Enhanced Pipeline with Few-Shot Learning
Once you have some training examples, you can create an improved pipeline with:
System prompt identifying model as domain expert
2-3 high-quality few-shot examples demonstrating desired format
XML tags to clearly delineate example components:
Document context
Question
Evaluation criteria
Ground Truth Answer
Results and Observations
Testing on a touch rugby Q&A dataset:
Baseline pipeline (no examples): 0/2 correct
Enhanced pipeline with few-shot examples: 2/2 correct
Key improvements when using few-shot examples:
Consistent answer formatting
Proper citation inclusion
Accurate content aligned with source documents
Implementation Notes
When building evaluation systems:
1. Keep evaluation separate from training data
2. Use binary scoring (pass/fail) initially for clearer results (don’t overcomplicate)

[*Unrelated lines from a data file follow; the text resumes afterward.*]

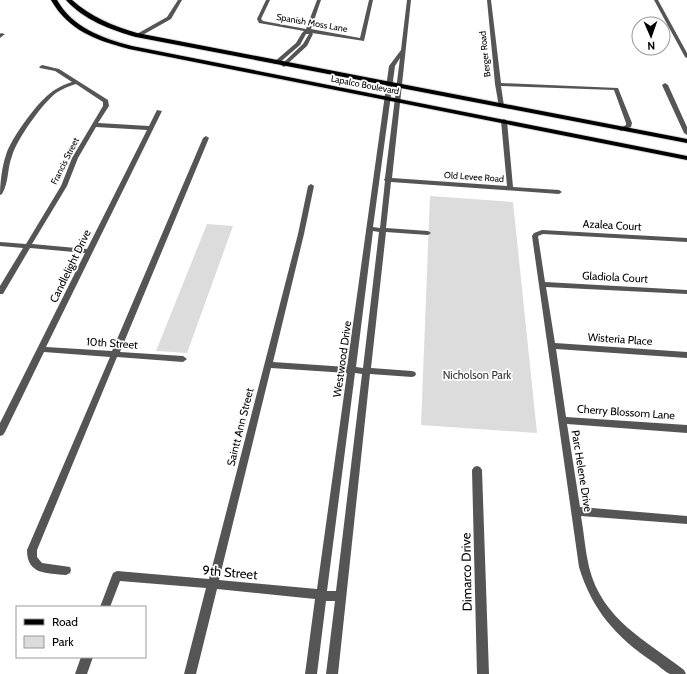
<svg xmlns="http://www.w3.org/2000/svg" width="687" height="674" font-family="Cabin,sans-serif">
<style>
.green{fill:#dcdcdc}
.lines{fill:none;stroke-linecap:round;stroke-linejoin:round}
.major-casing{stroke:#dbdbdb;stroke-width:2}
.minor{fill:#555;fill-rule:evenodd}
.major{fill:#000;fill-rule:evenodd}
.labels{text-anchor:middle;stroke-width:3.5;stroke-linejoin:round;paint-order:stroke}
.far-street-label{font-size:9px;fill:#000;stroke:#fff}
.street-label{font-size:11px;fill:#000;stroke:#fff}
.park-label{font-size:11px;fill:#333;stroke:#fff}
.near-street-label{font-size:13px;fill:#000;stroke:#fff}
</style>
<rect width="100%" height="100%" fill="#fff"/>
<path class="green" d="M430,196L513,202L537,433L421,425Z
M207,224L233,226L187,353L156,351Z"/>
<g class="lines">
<defs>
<path id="major" d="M51,0H57C73,28 102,38 132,46L687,156V160L129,49C96,40 69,31 51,0Z
M66,0H72C91,17 113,26 137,33L687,139V143L136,37C111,30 84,20 66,0Z"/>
</defs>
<use href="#major" class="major-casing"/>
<path class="minor" d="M178,0H182L171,19L139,37H135V35L167,17Z
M266,0H270L261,19L263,21L306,29L317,0H321L311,29L360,38L369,0H373L364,41L312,33L313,34L307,46L284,67L281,65L282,64L303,44L309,34H306L300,45L278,64H274V62L296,43L302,33L304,31L259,23L257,19Z
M407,0H411L392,178L507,186L501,121L504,119L507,121L513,187L559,190L562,192L559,194L391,182L386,228L428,231L431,233L428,235L386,232L371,368L412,371L415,372L416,374L415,376L412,377L370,374L338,674H326L335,601H326L317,674H305L315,599L217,589L196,674H184L206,588L120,581L110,607H100L113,573L117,571L209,579L298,234L308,186L311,184L314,186L304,234L273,362L347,367L389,66L401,50ZM400,58L385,178L384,180L385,181L380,228L373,227L395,66ZM373,231L379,232L363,368L356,367ZM271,368L347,373L317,589L219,580ZM355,373L362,374L336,591H327Z
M487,0H491L501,83L618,88L632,123L631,127L621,131L618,129L626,125V123L614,90L501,86L504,106L499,107L495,84Z
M654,0H658L687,53V58L685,57Z
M1,33L5,34L0,38V34Z
M42,65L59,69L108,100L109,106L98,123L149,126L157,110L162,111L46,347L112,351L203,138L206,136L209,138L120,352L183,356L187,359L183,362L117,357L37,550V557L42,563L70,567L71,570L70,573L66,575C47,573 27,575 27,550L110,357L44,352L5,432L3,435L0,436V423L85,253L30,248L3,294H0V286L23,248L0,246V242L26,244L61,186L72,158L103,106V102L76,84C69,86 62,89 56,93C42,104 17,139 12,156C7,169 9,182 2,194L0,195C0,183 2,166 6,155C11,138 38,101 53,91C59,87 65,84 72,82L55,71L40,68L39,67ZM96,127L147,130L87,249L32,244L67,186L78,158Z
M665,83L668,85L687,127V135L684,133L662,85Z
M542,230L687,238V242L543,234L538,236L545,282L687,290V294L546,287L555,343L687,352V358L556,349L566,417L687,425V433L567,424L580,507L687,516V524L581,516C584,533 585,550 589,567C602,620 646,640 684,670L686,674C681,674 675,674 670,674C665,672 658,665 653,662C616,637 592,610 579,567L532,236L534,233Z
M477,466L480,467L482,470L489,674H477L472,470L474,467Z
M81,657H93L87,674H75Z"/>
<use href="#major" class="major"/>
</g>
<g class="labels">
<g class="far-street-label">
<text transform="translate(312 23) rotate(10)" y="3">Spanish Moss Lane</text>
<text transform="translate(485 54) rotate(-96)" y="3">Berger Road</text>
<text transform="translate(365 85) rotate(11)" y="3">Lapalco Boulevard</text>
<text transform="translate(65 161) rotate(-63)" y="3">Francis Street</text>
<text transform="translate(474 177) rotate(4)" y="3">Old Levee Road</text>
</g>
<g class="street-label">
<text transform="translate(612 225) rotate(3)" y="4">Azalea Court</text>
<text transform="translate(70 266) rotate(-64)" y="4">Candlelight Drive</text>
<text transform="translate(615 277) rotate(3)" y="4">Gladiola Court</text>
<text transform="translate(620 339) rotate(4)" y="4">Wisteria Place</text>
<text transform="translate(112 343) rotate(4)" y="4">10th Street</text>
<text transform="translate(342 359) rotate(-82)" y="4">Westwood Drive</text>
<text transform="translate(626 412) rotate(4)" y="4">Cherry Blossom Lane</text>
<text transform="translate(240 427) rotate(-76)" y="4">Saintt Ann Street</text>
<text transform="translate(582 471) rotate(81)" y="4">Parc Helene Drive</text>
</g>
<g class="park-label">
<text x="477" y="379">Nicholson Park</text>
</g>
<g class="near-street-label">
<text transform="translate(230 572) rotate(5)" y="5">9th Street</text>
<text transform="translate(466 572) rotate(-91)" y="5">Dimarco Drive</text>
</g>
</g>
<rect x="16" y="606" width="130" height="52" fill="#ffffff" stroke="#999999"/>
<rect x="24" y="619" width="20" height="6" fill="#000000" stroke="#999999"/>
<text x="52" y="626" font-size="12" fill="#000000">Road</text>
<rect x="24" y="636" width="20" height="12" fill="#dcdcdc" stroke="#999999"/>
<text x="52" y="646" font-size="12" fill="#000000">Park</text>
<g transform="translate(651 36) rotate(178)"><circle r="19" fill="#ffffff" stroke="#999999"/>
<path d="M0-3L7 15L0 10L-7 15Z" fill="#000000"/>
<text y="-6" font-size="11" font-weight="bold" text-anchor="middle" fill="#000000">N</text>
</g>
</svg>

3. Manually select training examples rather than random splits
4. Consider context length limitations (you can sometimes truncate the middle of long documents in the few-shot examples), especially with reasoning models
5. Structure prompts with clear delineation between components
Special Considerations for Reasoning Models
Models like o1 respond differently to few-shot examples:
May perform poorly with lengthy context
Often confused by irrelevant examples
Work better with direct, simple prompts
Overall, you nay require hybrid approaches combining reasoning and traditional transformer models - especially if dealing with a lot of context.